**GOAL OF THE EXERCISE:**
For each line below that contains the string "down", copy that line.

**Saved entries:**
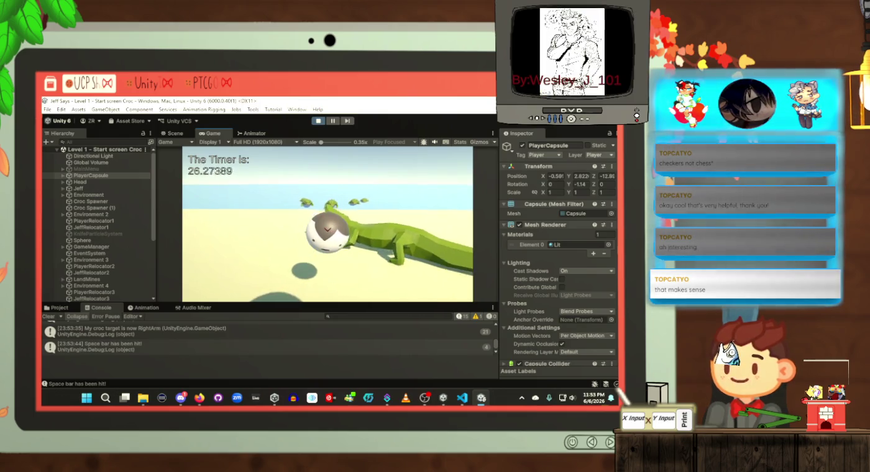
key(space)
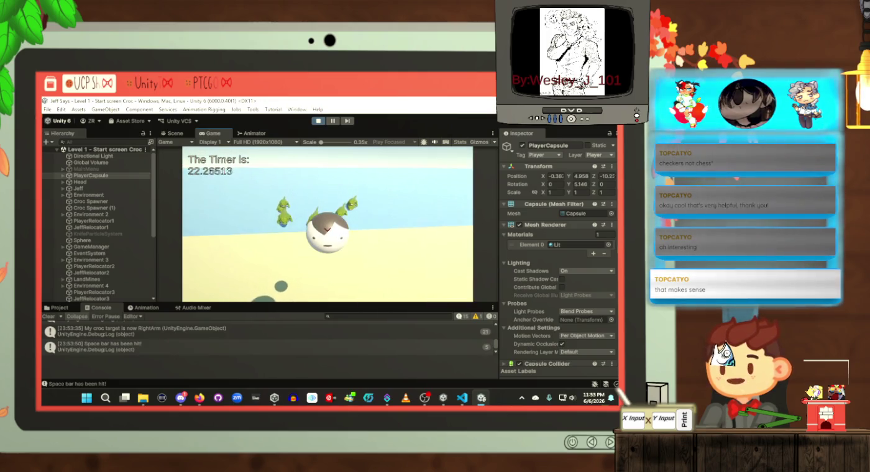
key(space)
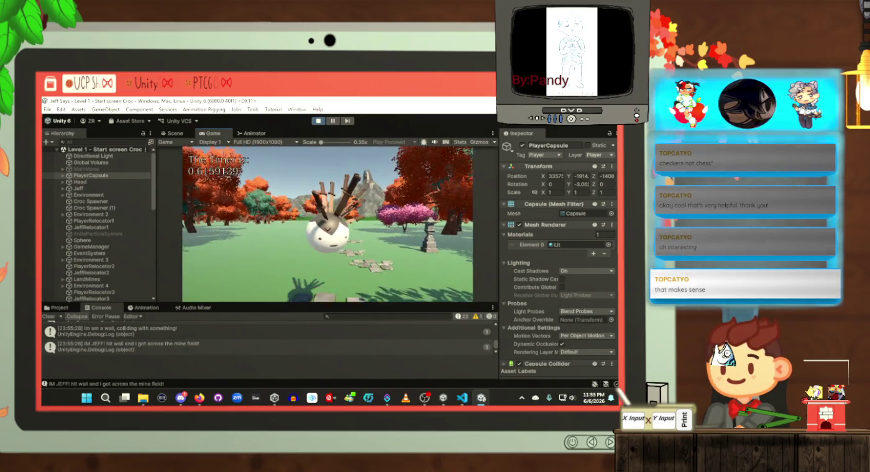
key(alt+Tab)
key(alt+Tab)
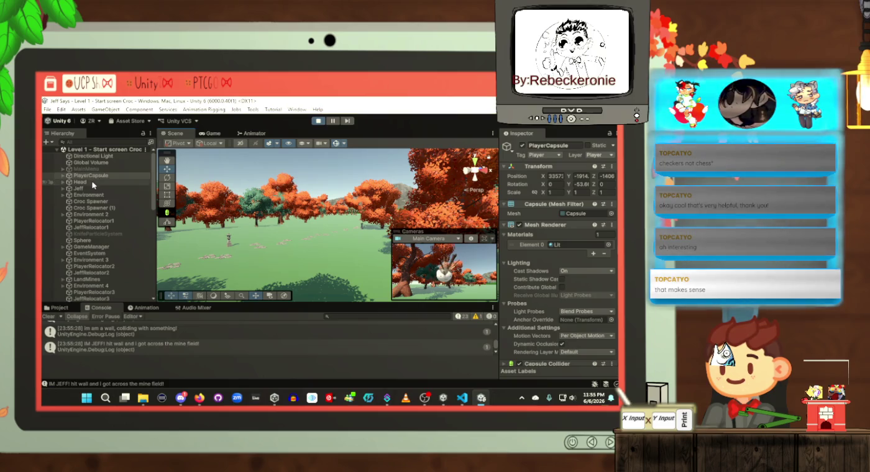
Step: Select PlayerCapsule, frame it with F, and orbit out to view the autumn trees
click(90, 176)
key(f)
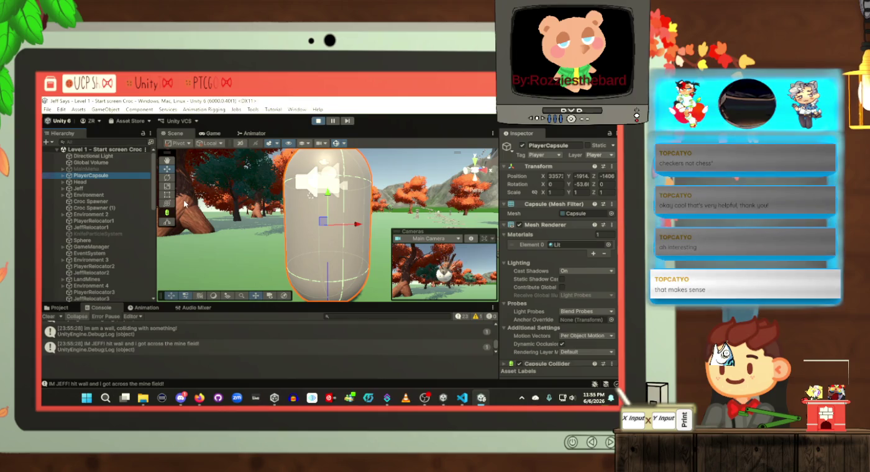
scroll(290, 212, down, 5)
drag(380, 238, 369, 290)
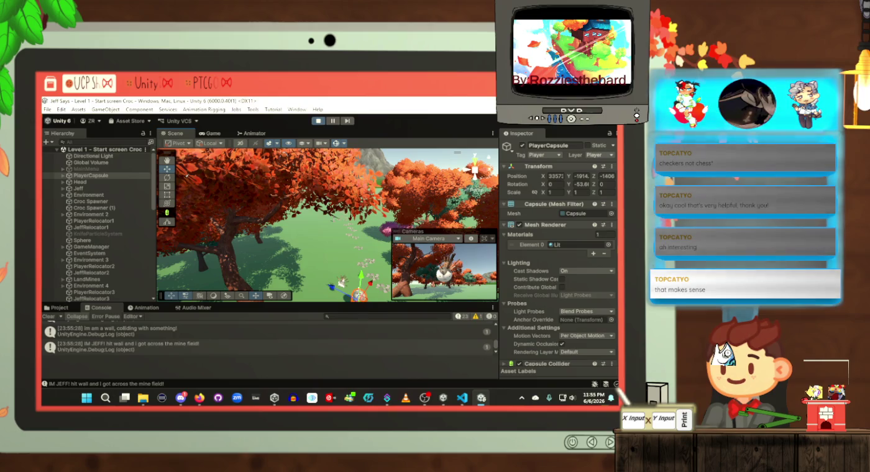
scroll(357, 279, down, 3)
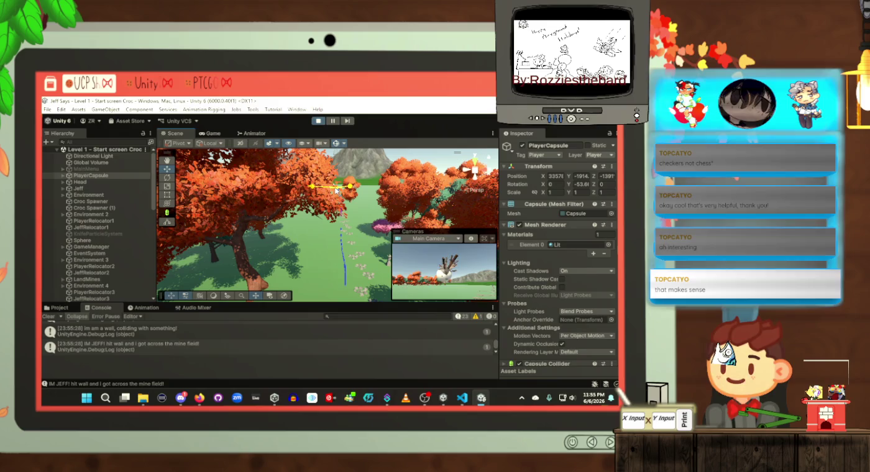
click(228, 133)
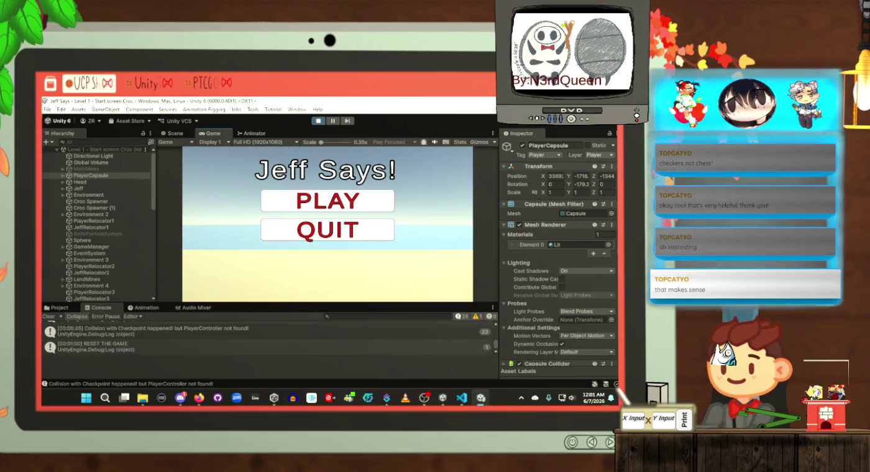
Step: Stop the play test after the scene resets, then head back to the LevelScript code
key(alt+Tab)
key(alt+Tab)
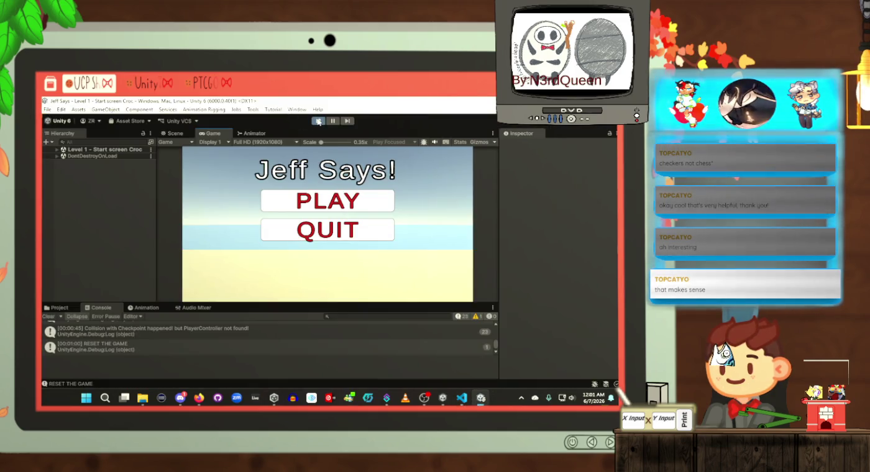
click(318, 122)
key(alt+Tab)
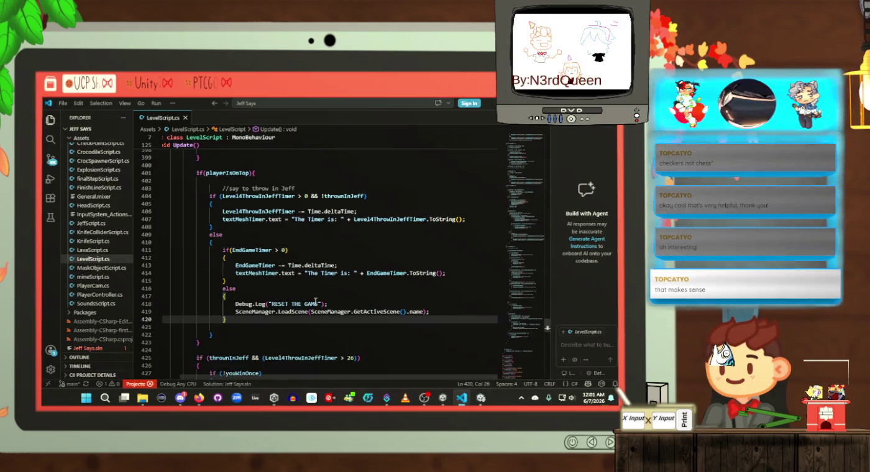
Step: Scroll LevelScript.cs to find the public float EndGameTimer declaration on line 20
click(315, 288)
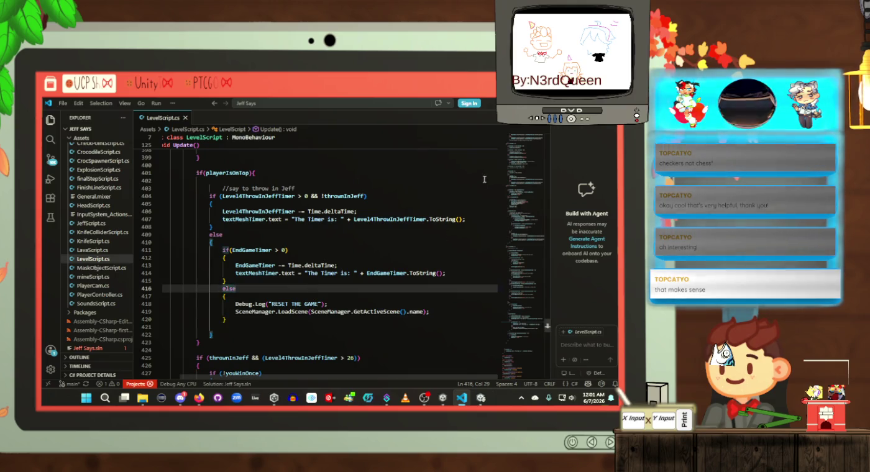
click(516, 160)
click(519, 149)
scroll(518, 148, down, 2)
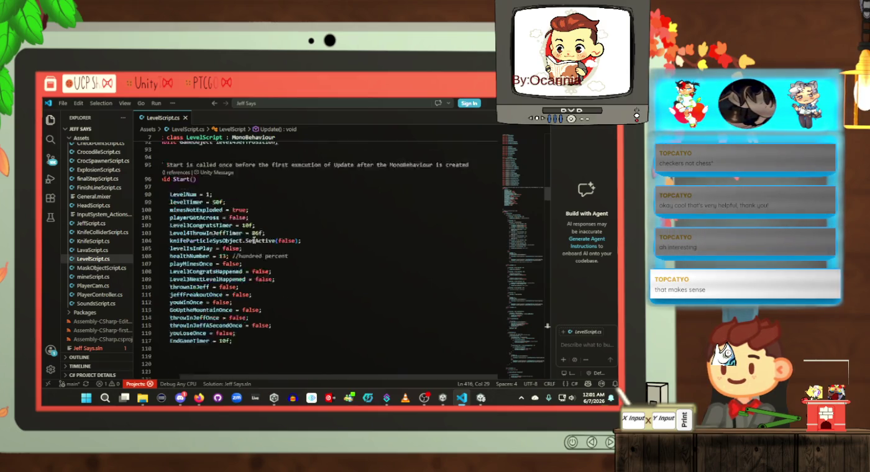
scroll(253, 236, up, 10)
scroll(254, 243, up, 8)
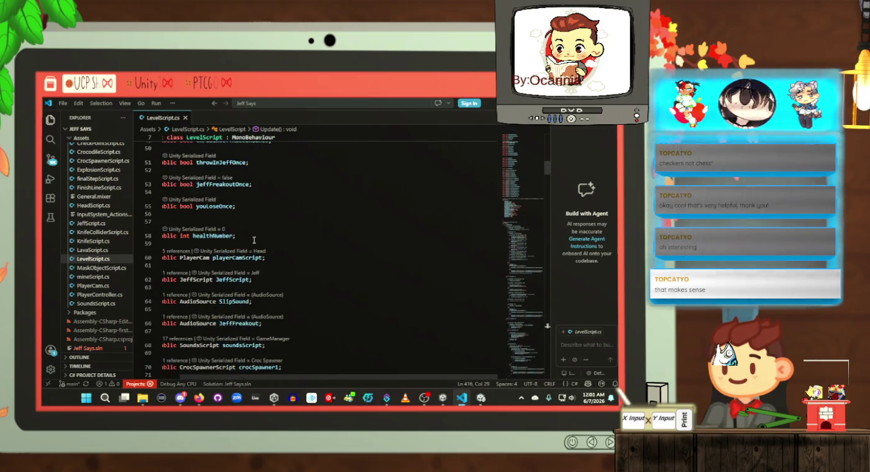
scroll(254, 239, down, 10)
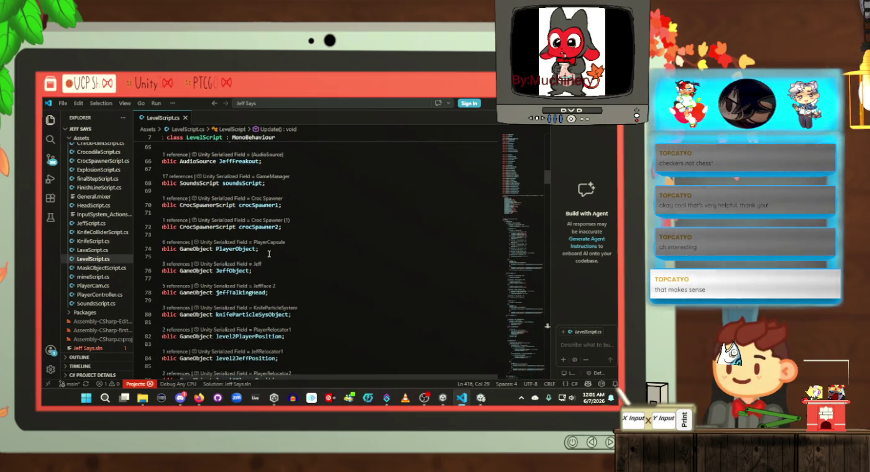
scroll(269, 254, down, 2)
scroll(272, 253, down, 2)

**RESPONSE TO THIS EXERCISE:**
scroll(290, 212, down, 5)
scroll(357, 279, down, 3)
scroll(518, 148, down, 2)
scroll(254, 239, down, 10)
scroll(269, 254, down, 2)
scroll(272, 253, down, 2)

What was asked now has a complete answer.